* [WHAT YOU NEED TO DO]:
[a] Answer these about the thread on stripping dates from company names in R:
(i) In which two formats does the asker say the dates appear?
(ii) Which package does the reply recommend for the job?
(iii) Which function does the reply suggest also running the names through to check that the matches look like dates?
[b] Print, word for word, the part of the thread on stripping dates from company names in R that opens with the words containing "That regex is" and closes with "you care about.".

* [SOURCE PASSAGE]:
Reputation: 43
I am cleaning up a table that contains all sorts of weird naming conventions. One of the names I keep seeing is a string of dates. Some of these names contain numbers which are okay but I would like to remove date formats from the strings.
Edit - Dates are either in mm/YY or mm/YYYY format. The dates are normally from 2017 onwards as I have seen (we want more recent updates).
For example:
names <- c('IT Company 09/18', 'Tech Company 9/17', '9/2018 XYZ Company', '50/50 Phone Company')
Should be:
c('IT Company', 'Tech Company', 'XYZ Company', '50/50 Phone Company')
I tried to use this function here to flag strings with "/" and dates but it also extracts numbers that are not dates:
names2 <- names[grepl("[[:digit:]]", names) & grepl("/", names)]
Output
> names2
[1] "IT Company 09/18"
[2] "Tech Company 9/17"
[3] "9/2018 XYZ Company"
[4] "50/50 Phone Company"
Is there a specific date expression I can use in place of [[:digit:]] to find strings with dates?
Also, what is the function to remove dates including the slash from a string?
Upvotes: 1
Views: 1752
Reputation: 789
Sounds like a job for the stringr
packages' string_remove_all
function.
The trick is getting the regex pattern right. The fact that you don't have a standard date format you're looking out for and that you'd like to retain 50/50 make life tough.
This worked for me:
library('stringr')
date.pattern <- ' ?(0|1)?[1-9]/([0-9]{4}|[0-9]{2}) ?'
names <- c('IT Company 09/18', 'Tech Company 9/17', '9/2018 XYZ Company', '50/50 Phone Company')
str_remove_all(names, date.pattern)
That regex is supposed to say
"A date is one number, or two numbers where the first number is 0 or 1. (Assumes the first number is always a month, which may have a leading zero for single digit months).
Then it (lazily) allows for years of length 2 or 4. This could be made more precise if you have a sense of which years you expect to encounter. "0001" probably isn't a year in your dataset.
Finally, it will also remove leading or trailing spaces if they exist, since it looks like dates can come before and after the part you care about and are space-delimited from the part you care about.
Output
[1] "IT Company" "Tech Company" "XYZ Company"
[4] "50/50 Phone Company"
It might be smart to also run this through str_extract_all
and inspect the outputs to see if they all have the appearance of dates.

* [SUPPLIED DATA]:
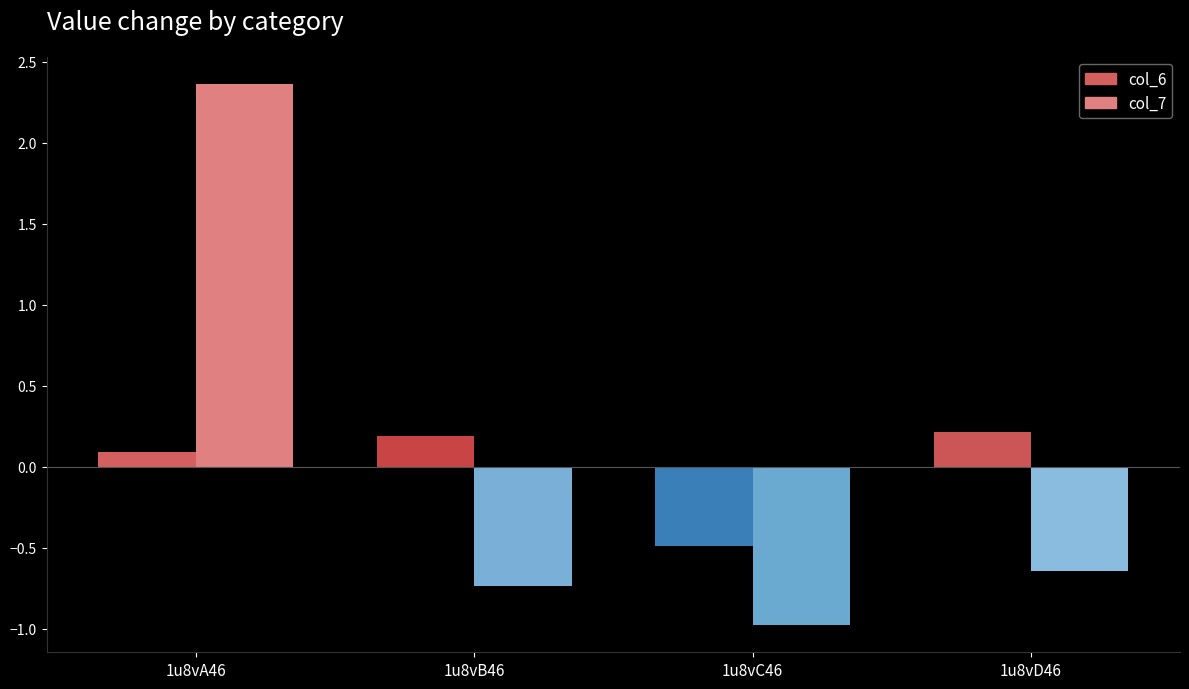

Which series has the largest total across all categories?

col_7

==

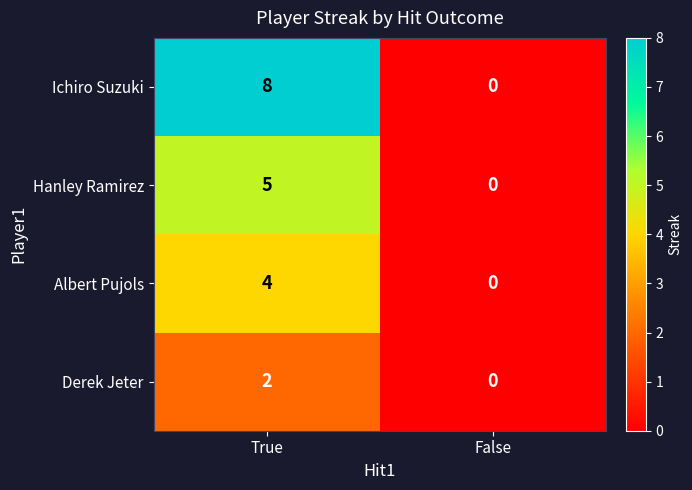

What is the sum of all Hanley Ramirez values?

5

* [EXPECTED OUTPUTS]:
[a]
(i) mm/YY or mm/YYYY
(ii) stringr
(iii) str_extract_all

[b]
That regex is supposed to say
"A date is one number, or two numbers where the first number is 0 or 1. (Assumes the first number is always a month, which may have a leading zero for single digit months).
Then it (lazily) allows for years of length 2 or 4. This could be made more precise if you have a sense of which years you expect to encounter. "0001" probably isn't a year in your dataset.
Finally, it will also remove leading or trailing spaces if they exist, since it looks like dates can come before and after the part you care about and are space-delimited from the part you care about.